*EXERCISE:* In the copy you make, keep each entry exactly as it is and leave out all images.

━━━━━━

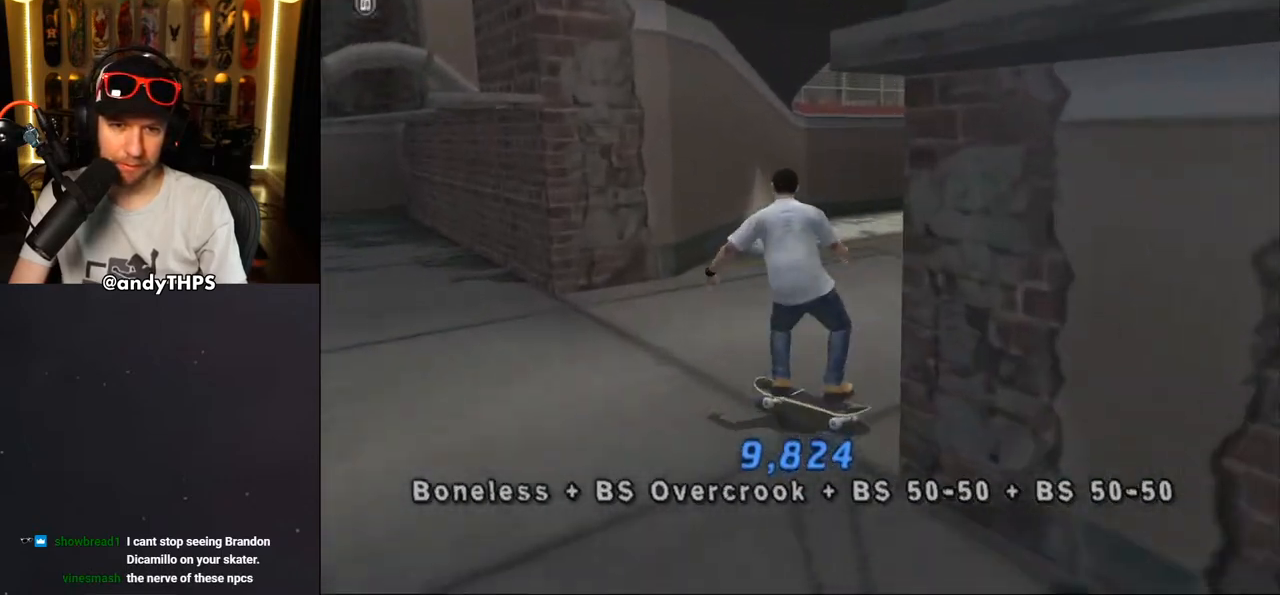
{"buttons": ["CROSS"], "left_stick": "center", "right_stick": "center", "events": [[100, "DPAD_DOWN", "up"], [117, "DPAD_RIGHT", "up"], [350, "DPAD_RIGHT", "down"], [500, "DPAD_RIGHT", "up"]]}
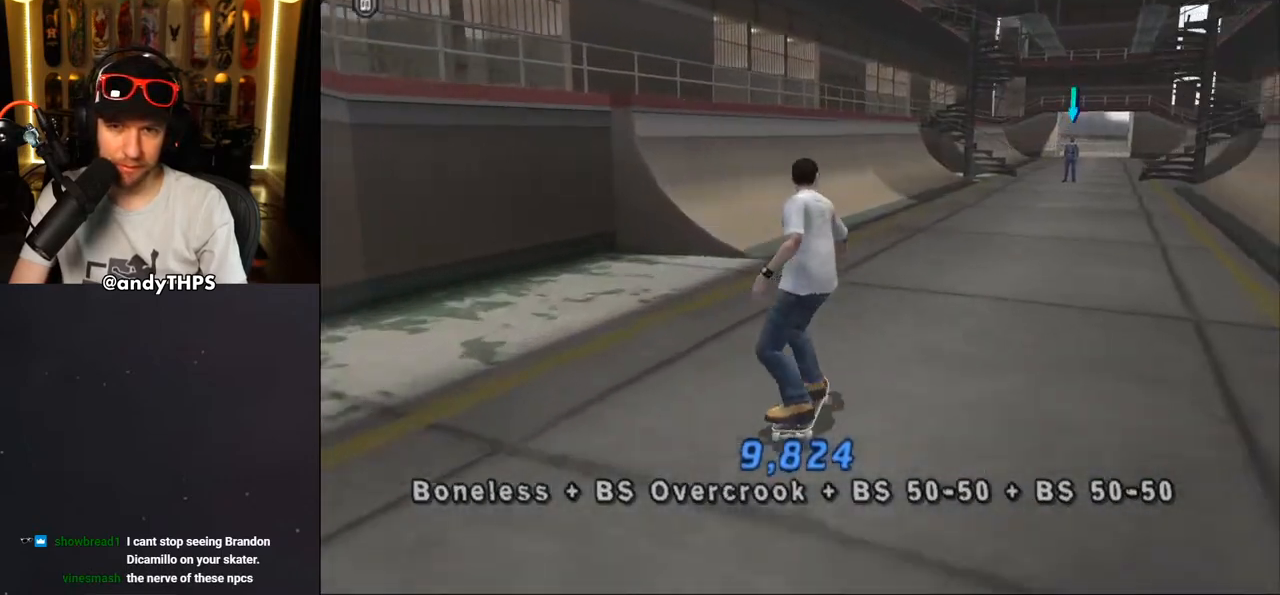
{"buttons": ["CROSS"], "left_stick": "center", "right_stick": "center", "events": []}
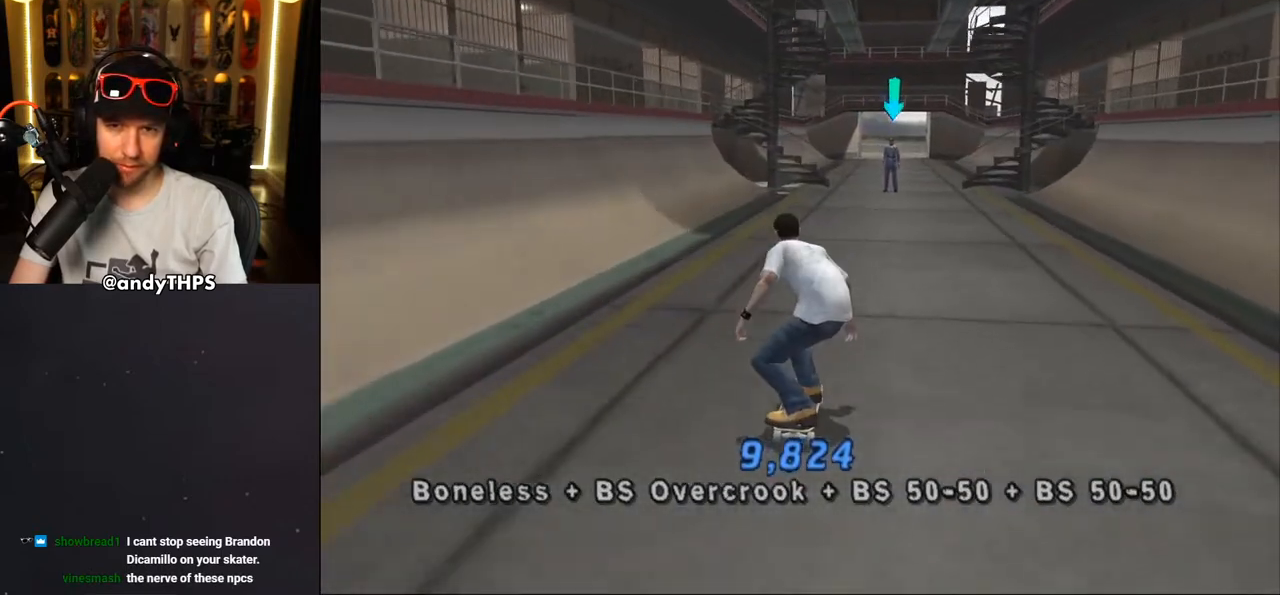
{"buttons": ["CROSS"], "left_stick": "center", "right_stick": "center", "events": []}
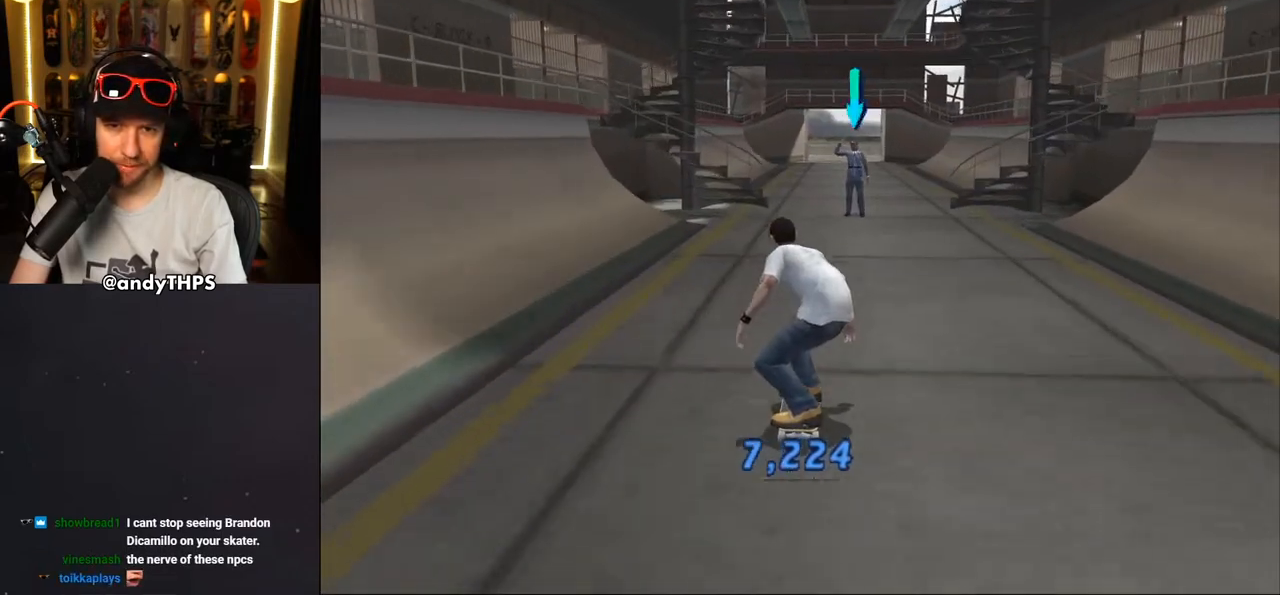
{"buttons": ["CROSS", "DPAD_RIGHT"], "left_stick": "center", "right_stick": "center", "events": [[450, "DPAD_RIGHT", "down"]]}
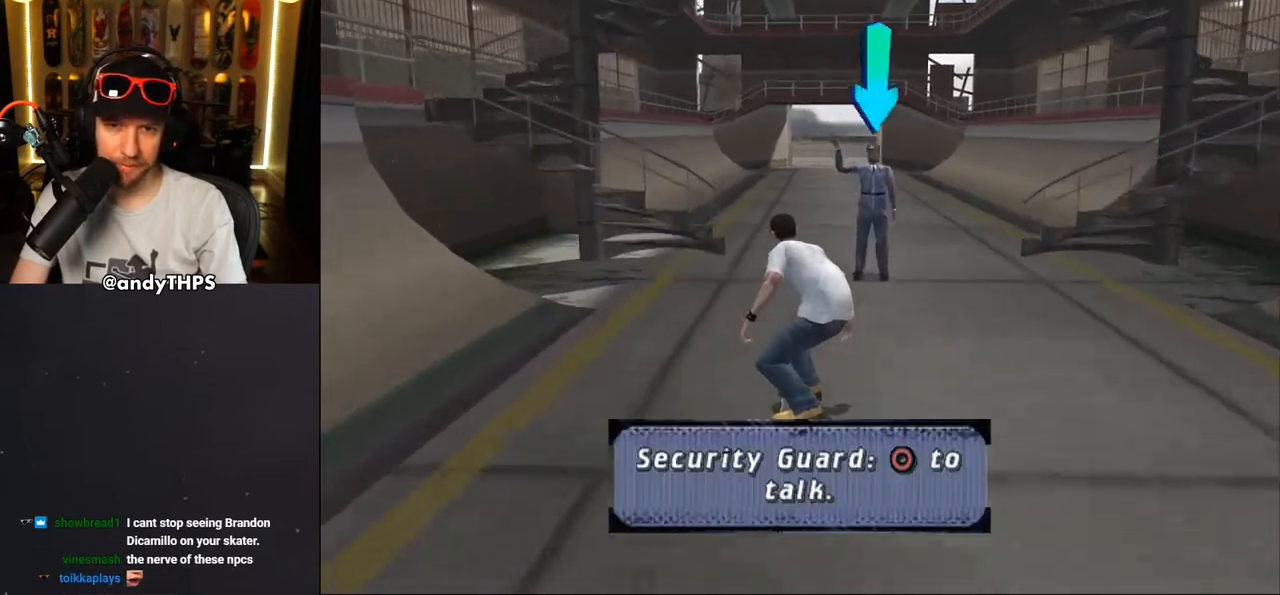
{"buttons": ["CROSS"], "left_stick": "center", "right_stick": "center", "events": [[17, "DPAD_RIGHT", "up"], [83, "CIRCLE", "down"], [333, "CIRCLE", "up"]]}
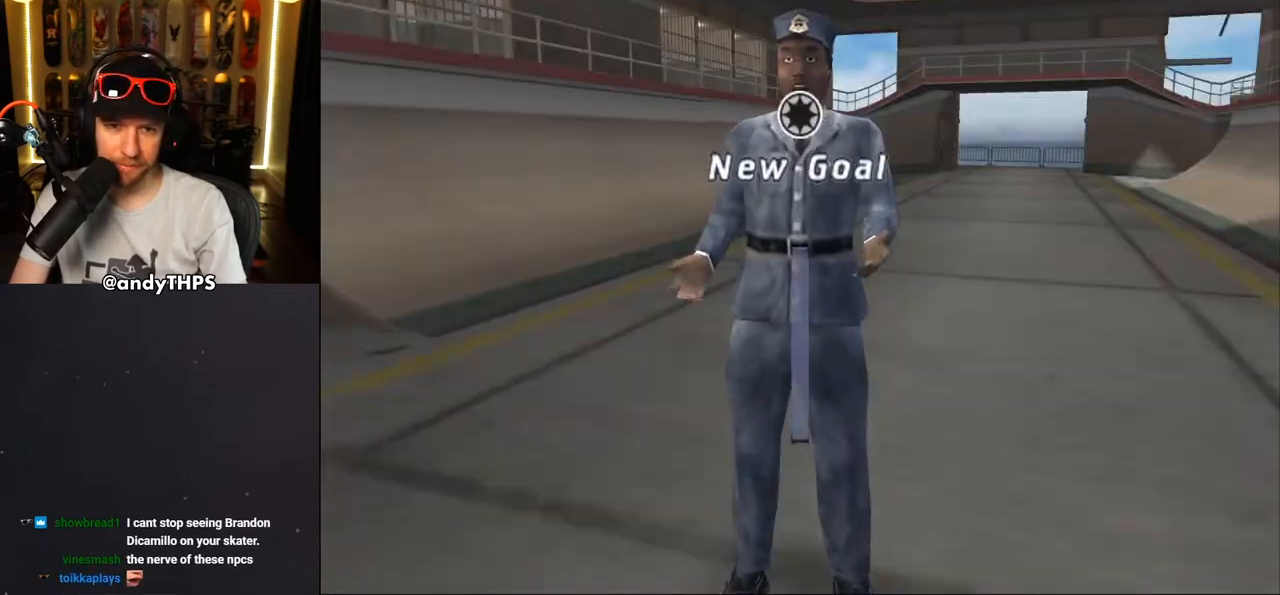
{"buttons": [], "left_stick": "center", "right_stick": "center", "events": [[50, "CROSS", "up"], [200, "CROSS", "down"], [300, "CROSS", "up"], [367, "CROSS", "down"], [483, "CROSS", "up"]]}
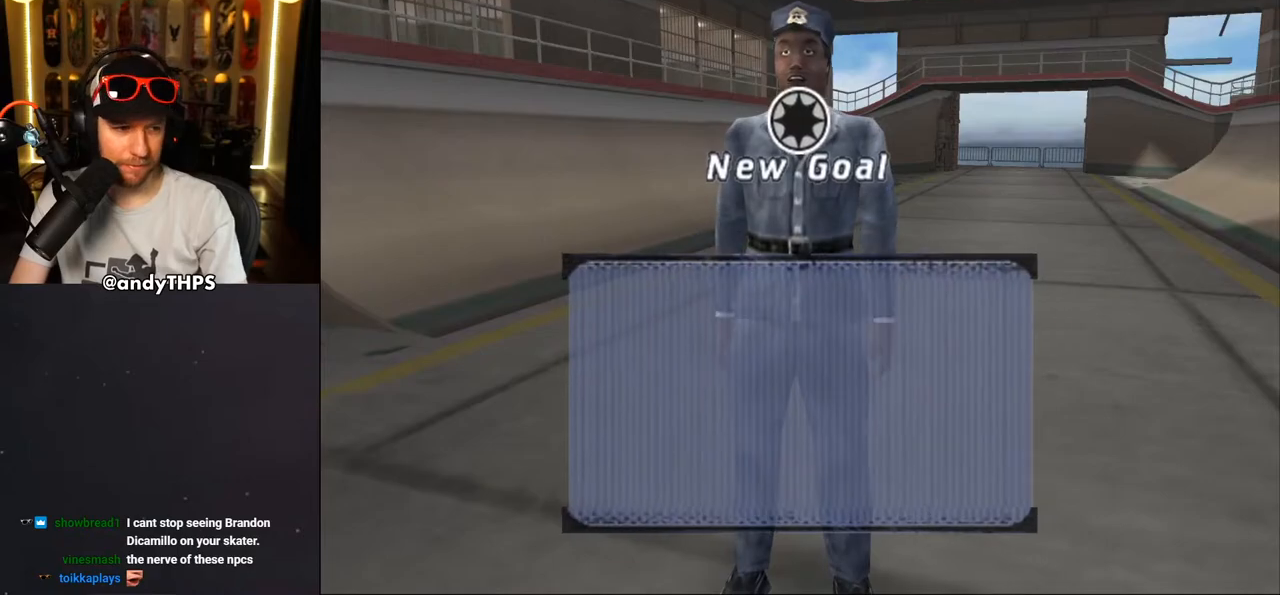
{"buttons": ["CROSS"], "left_stick": "center", "right_stick": "center", "events": [[50, "CROSS", "down"], [167, "CROSS", "up"], [233, "CROSS", "down"], [367, "CROSS", "up"], [450, "CROSS", "down"]]}
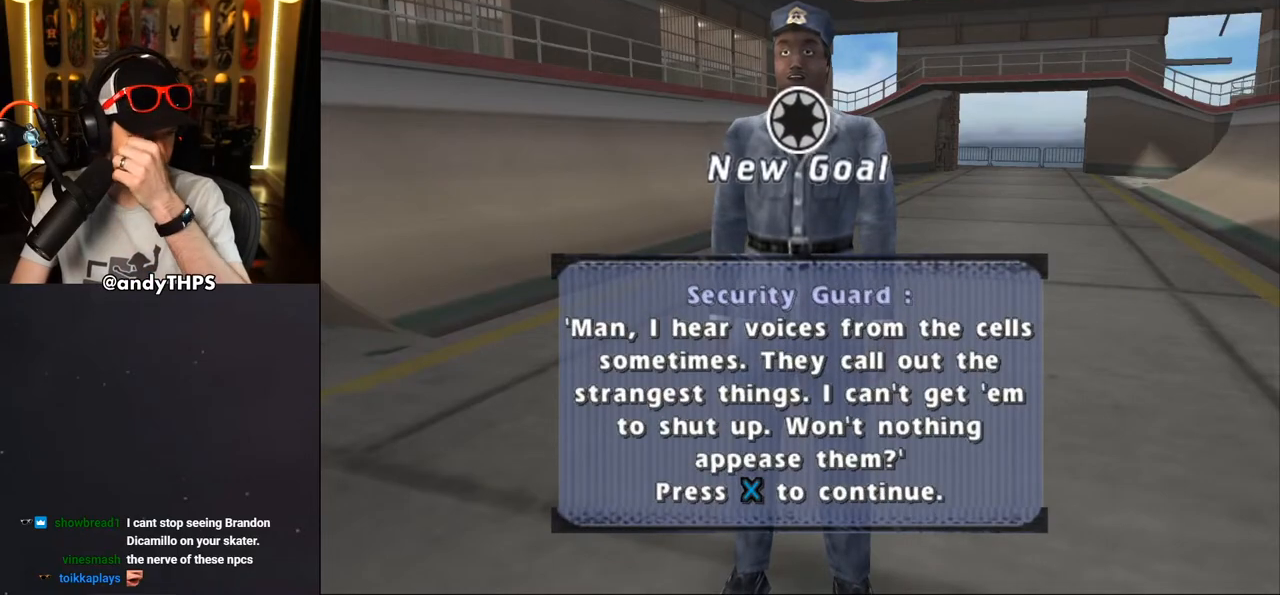
{"buttons": [], "left_stick": "center", "right_stick": "center", "events": [[67, "CROSS", "up"], [150, "CROSS", "down"], [267, "CROSS", "up"], [367, "CROSS", "down"], [450, "CROSS", "up"]]}
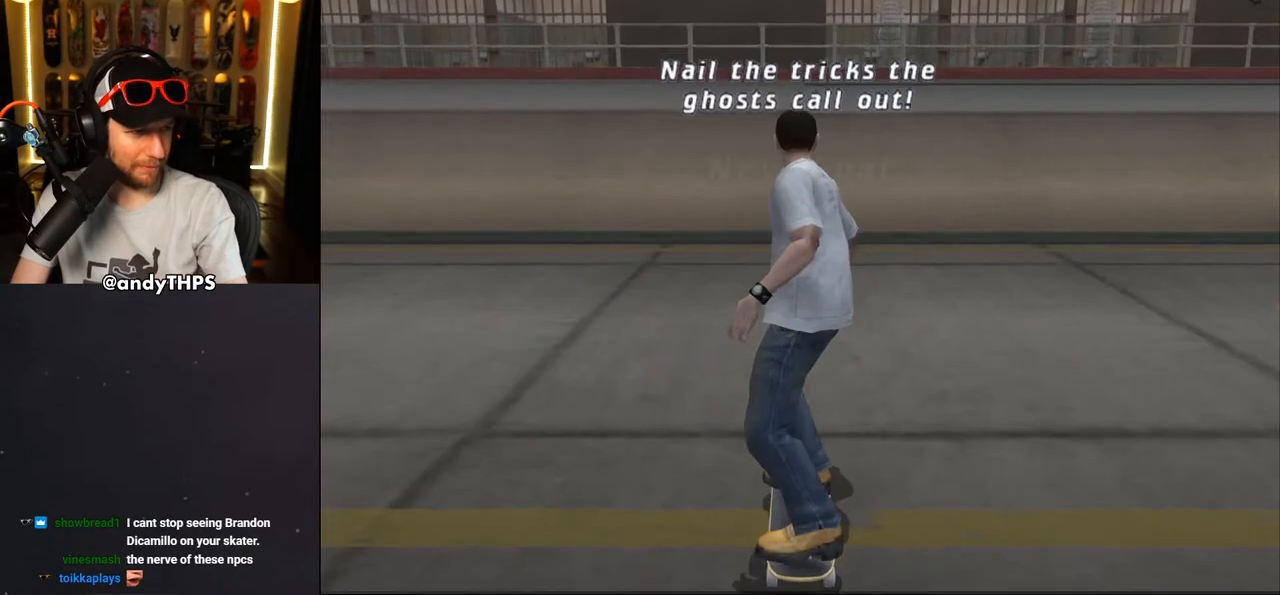
{"buttons": [], "left_stick": "center", "right_stick": "center", "events": []}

━━━━━━

*SOLUTION:*
{"buttons": ["CROSS"], "left_stick": "center", "right_stick": "center", "events": [[100, "DPAD_DOWN", "up"], [117, "DPAD_RIGHT", "up"], [350, "DPAD_RIGHT", "down"], [500, "DPAD_RIGHT", "up"]]}
{"buttons": ["CROSS"], "left_stick": "center", "right_stick": "center", "events": []}
{"buttons": ["CROSS"], "left_stick": "center", "right_stick": "center", "events": []}
{"buttons": ["CROSS", "DPAD_RIGHT"], "left_stick": "center", "right_stick": "center", "events": [[450, "DPAD_RIGHT", "down"]]}
{"buttons": ["CROSS"], "left_stick": "center", "right_stick": "center", "events": [[17, "DPAD_RIGHT", "up"], [83, "CIRCLE", "down"], [333, "CIRCLE", "up"]]}
{"buttons": [], "left_stick": "center", "right_stick": "center", "events": [[50, "CROSS", "up"], [200, "CROSS", "down"], [300, "CROSS", "up"], [367, "CROSS", "down"], [483, "CROSS", "up"]]}
{"buttons": ["CROSS"], "left_stick": "center", "right_stick": "center", "events": [[50, "CROSS", "down"], [167, "CROSS", "up"], [233, "CROSS", "down"], [367, "CROSS", "up"], [450, "CROSS", "down"]]}
{"buttons": [], "left_stick": "center", "right_stick": "center", "events": [[67, "CROSS", "up"], [150, "CROSS", "down"], [267, "CROSS", "up"], [367, "CROSS", "down"], [450, "CROSS", "up"]]}
{"buttons": [], "left_stick": "center", "right_stick": "center", "events": []}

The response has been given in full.